Joseph ne parvenait pas à dire ce que ses gestes tentaient d’exprimer sans que je puisse comprendre.

- C’est injuste, reprit Joseph en trouvant un peu de courage dans le regard d’Henrietta, Dillon… s’est ouvert les veines des bras.

- Ne t’en fais pas, ajouta Henrietta prestement. Ils l’ont découvert à temps. Il a été sauvé.

- Qu’ont-ils fait de lui?

- Il… il…, bégaya Henrietta.

- Il a été arrêté et condamné à sept ans d’emprisonnement, trancha Joseph comme s’il eut craché une enclume.

- Le juge a déclaré que compte tenu de son état, il serait envoyé dans une prison particulière, une nouvelle prison, une sorte d’asile pour les fous.

- Après tous ces événements, poursuivit Joseph, le docteur Gendron a déclaré que Dillon était perturbé, qu’il était atteint d’une maladie de l’âme et qu’il nécessitait des soins particuliers.

- Je crois qu’il voulait bien faire, s’empressa d’ajouter Henrietta.

- Où est-il? sanglotai-je.

- On ne sait pas, Molly, répéta Henrietta comme une prière. On ne sait pas. Même le docteur Gendron ne le sait pas. Mais ils ont dit qu’il serait bien traité. Qu’il recevrait de bons soins.
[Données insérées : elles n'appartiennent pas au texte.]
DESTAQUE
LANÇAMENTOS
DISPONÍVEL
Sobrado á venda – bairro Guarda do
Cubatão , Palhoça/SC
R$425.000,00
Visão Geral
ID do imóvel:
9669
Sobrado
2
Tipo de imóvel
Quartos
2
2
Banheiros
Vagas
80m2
- Ils ont dit, ajouta Joseph, que nous n’étions pas de la famille et que nous n’avions pas à savoir.

- Nous leur avons dit qu’il avait une famille. Nous leur avons dit qu’il avait une sœur.

- Compte tenu de ta situation…, commença Joseph

- …ils ont dit qu’il était préférable pour lui…, poursuivit Henrietta.

Henrietta et Joseph continuèrent de parler un long moment. Je ne les entendais plus. Leurs voix résonnaient dans ma tête comme les cloches d’une église abandonnée par ses fidèles autant que par son Dieu.